### [Exercise]
Rewrite the data below with "locality" replaced by "site", keeping everything else the same, and leave the pictures out.

### [Data supplied]

--- BEGIN ---

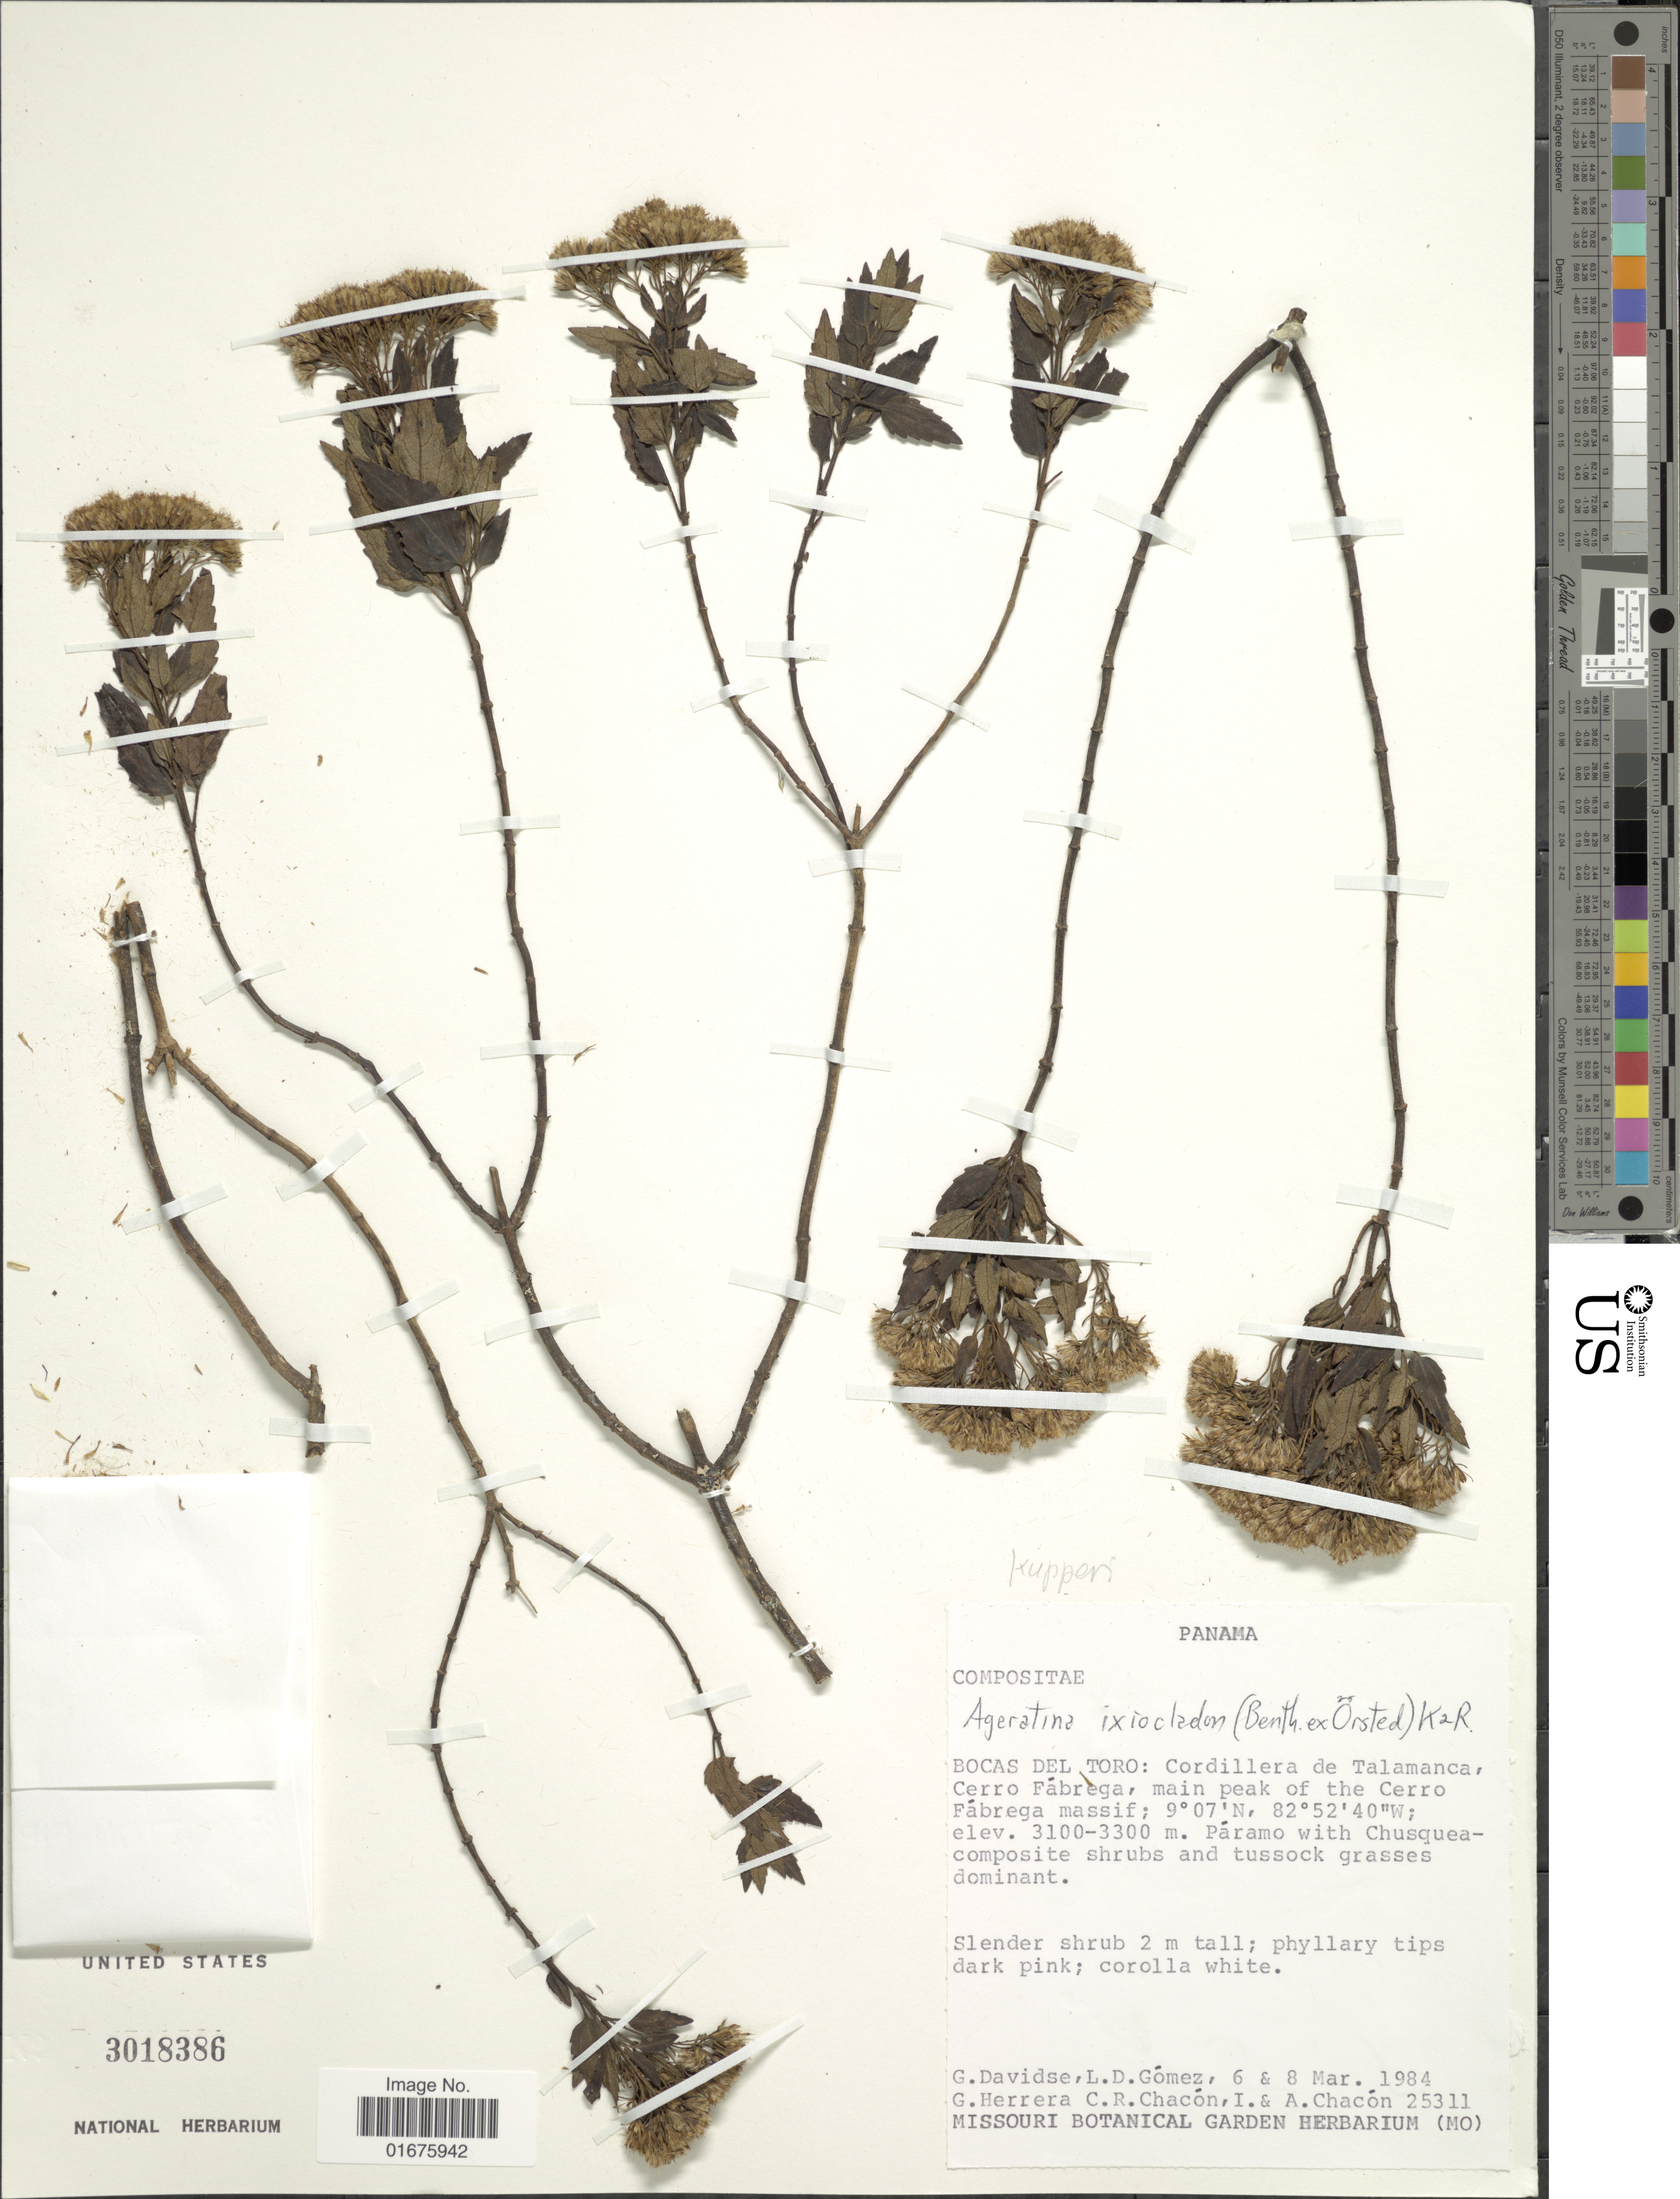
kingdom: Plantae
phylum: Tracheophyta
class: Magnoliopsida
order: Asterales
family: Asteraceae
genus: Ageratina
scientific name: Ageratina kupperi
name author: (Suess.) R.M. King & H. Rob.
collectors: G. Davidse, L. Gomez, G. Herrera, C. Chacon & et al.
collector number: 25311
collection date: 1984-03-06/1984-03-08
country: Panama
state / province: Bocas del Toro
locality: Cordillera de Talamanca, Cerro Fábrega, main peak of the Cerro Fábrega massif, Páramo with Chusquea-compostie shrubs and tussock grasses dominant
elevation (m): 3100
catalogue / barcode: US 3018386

--- END ---

### [Written response]
kingdom: Plantae
phylum: Tracheophyta
class: Magnoliopsida
order: Asterales
family: Asteraceae
genus: Ageratina
scientific name: Ageratina kupperi
name author: (Suess.) R.M. King & H. Rob.
collectors: G. Davidse, L. Gomez, G. Herrera, C. Chacon & et al.
collector number: 25311
collection date: 1984-03-06/1984-03-08
country: Panama
state / province: Bocas del Toro
site: Cordillera de Talamanca, Cerro Fábrega, main peak of the Cerro Fábrega massif, Páramo with Chusquea-compostie shrubs and tussock grasses dominant
elevation (m): 3100
catalogue / barcode: US 3018386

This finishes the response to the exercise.